§ Work instructions: Word for word, restate the data that follows, omitting the images.

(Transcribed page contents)
==*==
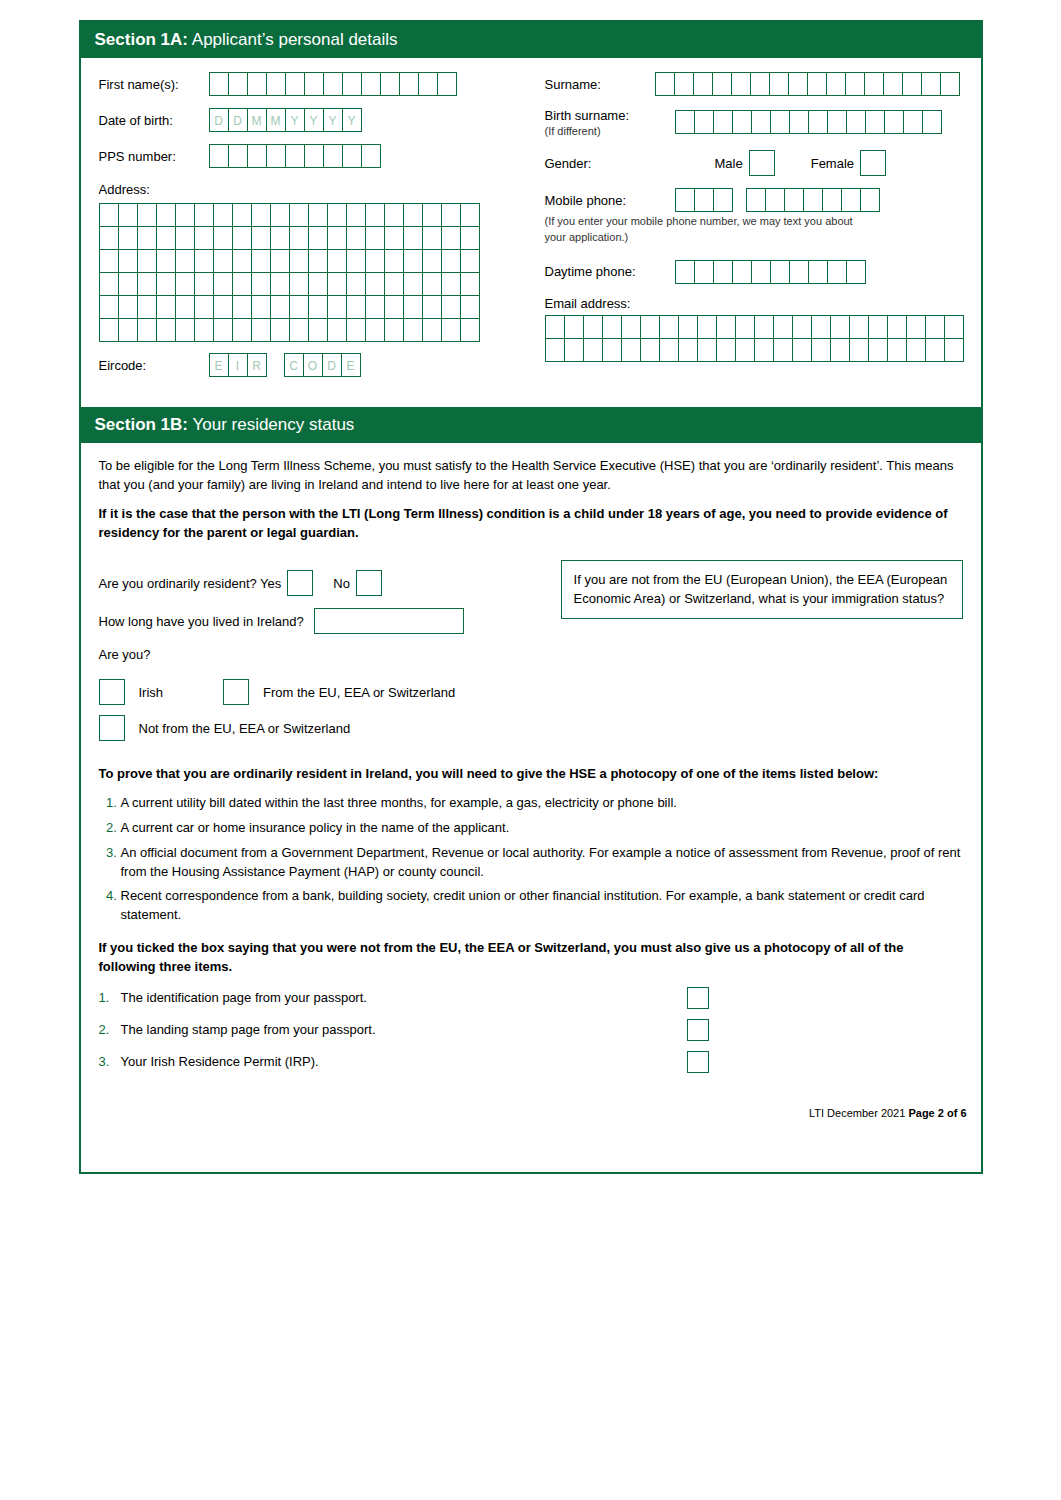Section 1A: Applicant’s personal details
First name(s):
Date of birth: DDMMYYYY
PPS number:
Address:
Eircode: EIR CODE
Surname:
Birth surname:
(If different)
Gender: Male Female
Mobile phone:
(If you enter your mobile phone number, we may text you about
your application.)
Daytime phone:
Email address:
Section 1B: Your residency status
To be eligible for the Long Term Illness Scheme, you must satisfy to the Health Service Executive (HSE) that you are ‘ordinarily resident’. This means that you (and your family) are living in Ireland and intend to live here for at least one year.
If it is the case that the person with the LTI (Long Term Illness) condition is a child under 18 years of age, you need to provide evidence of residency for the parent or legal guardian.
Are you ordinarily resident? Yes No
How long have you lived in Ireland?
Are you?
Irish From the EU, EEA or Switzerland
Not from the EU, EEA or Switzerland
If you are not from the EU (European Union), the EEA (European Economic Area) or Switzerland, what is your immigration status?
To prove that you are ordinarily resident in Ireland, you will need to give the HSE a photocopy of one of the items listed below:
A current utility bill dated within the last three months, for example, a gas, electricity or phone bill.
A current car or home insurance policy in the name of the applicant.
An official document from a Government Department, Revenue or local authority. For example a notice of assessment from Revenue, proof of rent from the Housing Assistance Payment (HAP) or county council.
Recent correspondence from a bank, building society, credit union or other financial institution. For example, a bank statement or credit card statement.
If you ticked the box saying that you were not from the EU, the EEA or Switzerland, you must also give us a photocopy of all of the following three items.
1. The identification page from your passport.
2. The landing stamp page from your passport.
3. Your Irish Residence Permit (IRP).
LTI December 2021 Page 2 of 6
==*==
§ Exercise solution:
Section 1A: Applicant’s personal details
First name(s):
Date of birth: DDMMYYYY
PPS number:
Address:
Eircode: EIR CODE
Surname:
Birth surname:
(If different)
Gender: Male Female
Mobile phone:
(If you enter your mobile phone number, we may text you about
your application.)
Daytime phone:
Email address:
Section 1B: Your residency status
To be eligible for the Long Term Illness Scheme, you must satisfy to the Health Service Executive (HSE) that you are ‘ordinarily resident’. This means that you (and your family) are living in Ireland and intend to live here for at least one year.
If it is the case that the person with the LTI (Long Term Illness) condition is a child under 18 years of age, you need to provide evidence of residency for the parent or legal guardian.
Are you ordinarily resident? Yes No
How long have you lived in Ireland?
Are you?
Irish From the EU, EEA or Switzerland
Not from the EU, EEA or Switzerland
If you are not from the EU (European Union), the EEA (European Economic Area) or Switzerland, what is your immigration status?
To prove that you are ordinarily resident in Ireland, you will need to give the HSE a photocopy of one of the items listed below:
A current utility bill dated within the last three months, for example, a gas, electricity or phone bill.
A current car or home insurance policy in the name of the applicant.
An official document from a Government Department, Revenue or local authority. For example a notice of assessment from Revenue, proof of rent from the Housing Assistance Payment (HAP) or county council.
Recent correspondence from a bank, building society, credit union or other financial institution. For example, a bank statement or credit card statement.
If you ticked the box saying that you were not from the EU, the EEA or Switzerland, you must also give us a photocopy of all of the following three items.
1. The identification page from your passport.
2. The landing stamp page from your passport.
3. Your Irish Residence Permit (IRP).
LTI December 2021 Page 2 of 6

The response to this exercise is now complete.